Count the lines in the records below that contain the string "What", and give only that number.

[RECORD EXTRACTS]

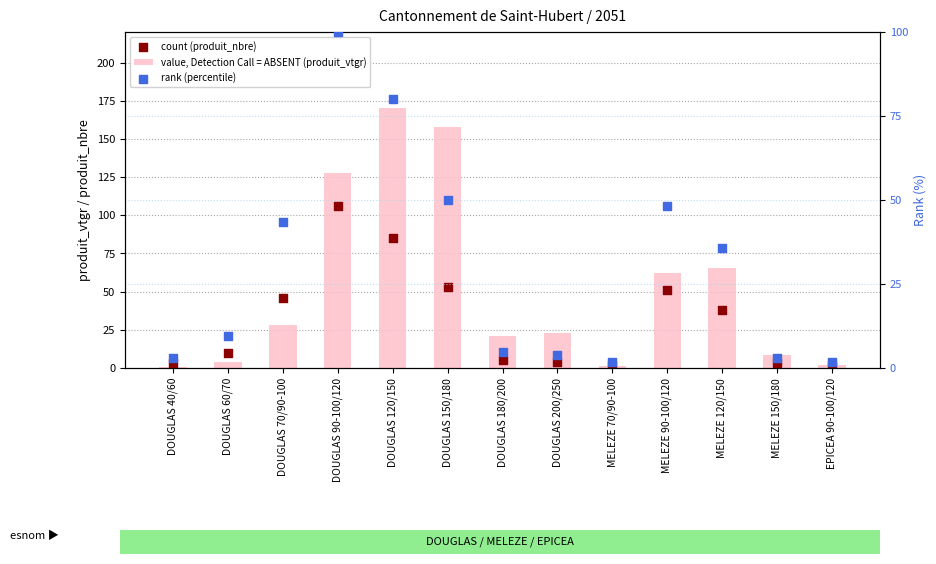

At how many categories does at least one series exceed 98?

3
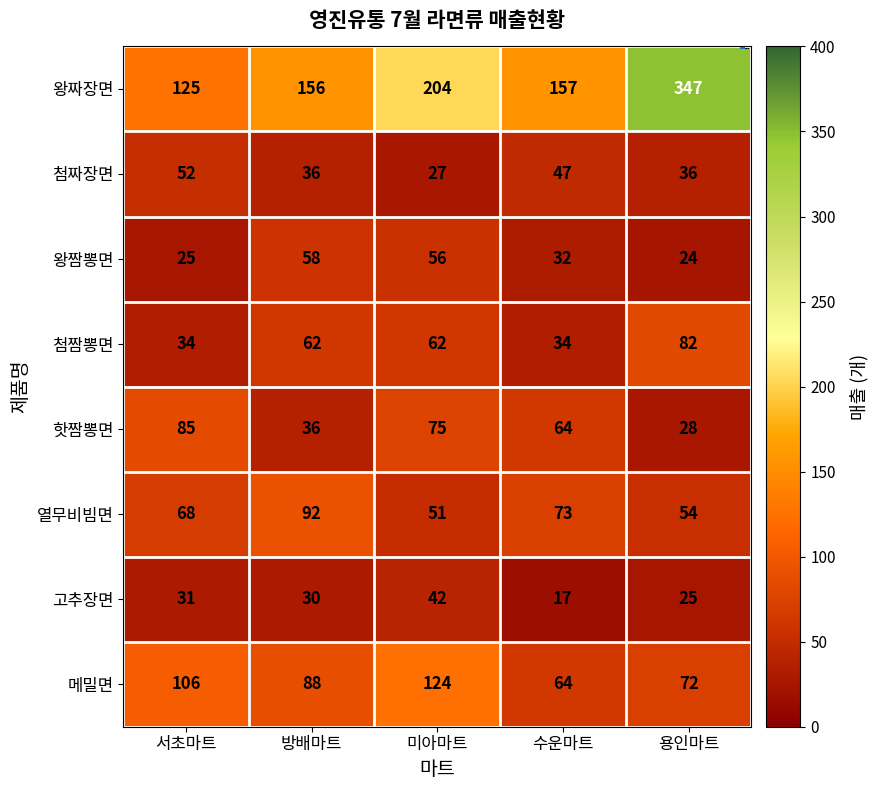

The value of 메밀면 at 방배마트 is 54. True or false?

False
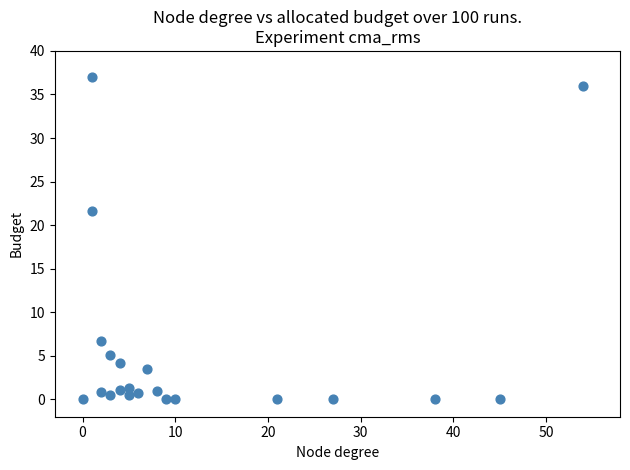

What is the range of Y values (max minus min)?

37.0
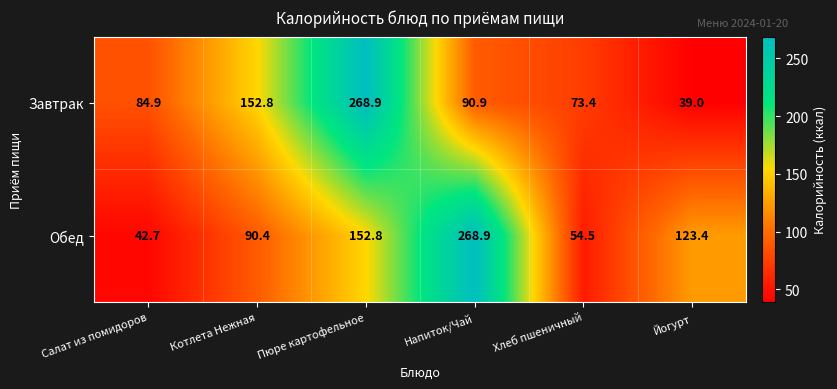

What is the average value of the Обед series?

122.1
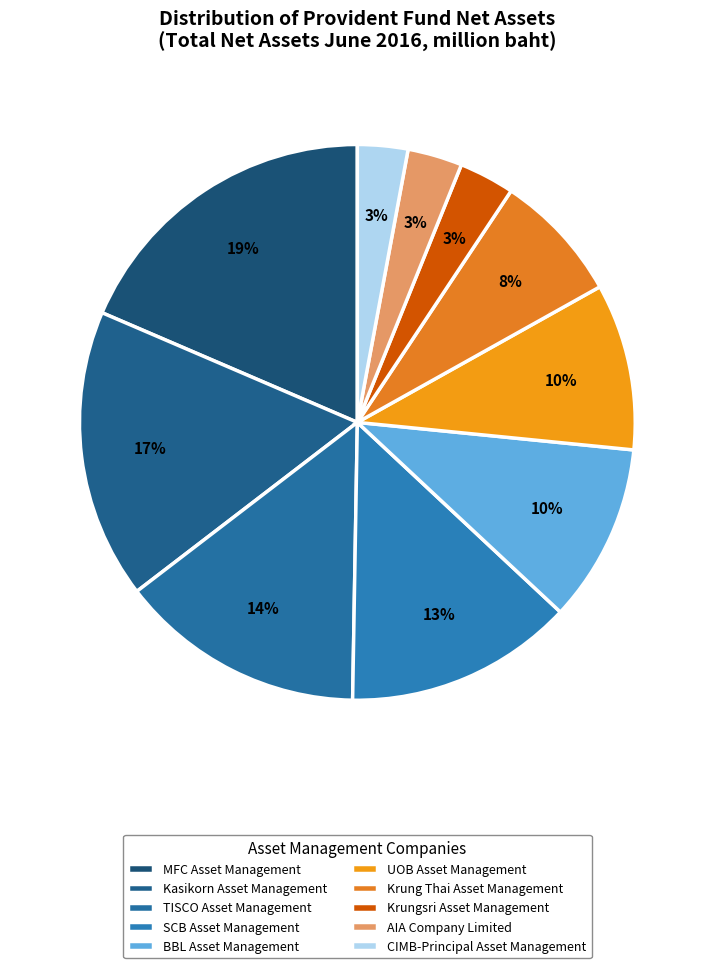

Which slice is the largest?

MFC Asset Management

[/RECORD EXTRACTS]

▶ [EXERCISE OUTPUT]: 2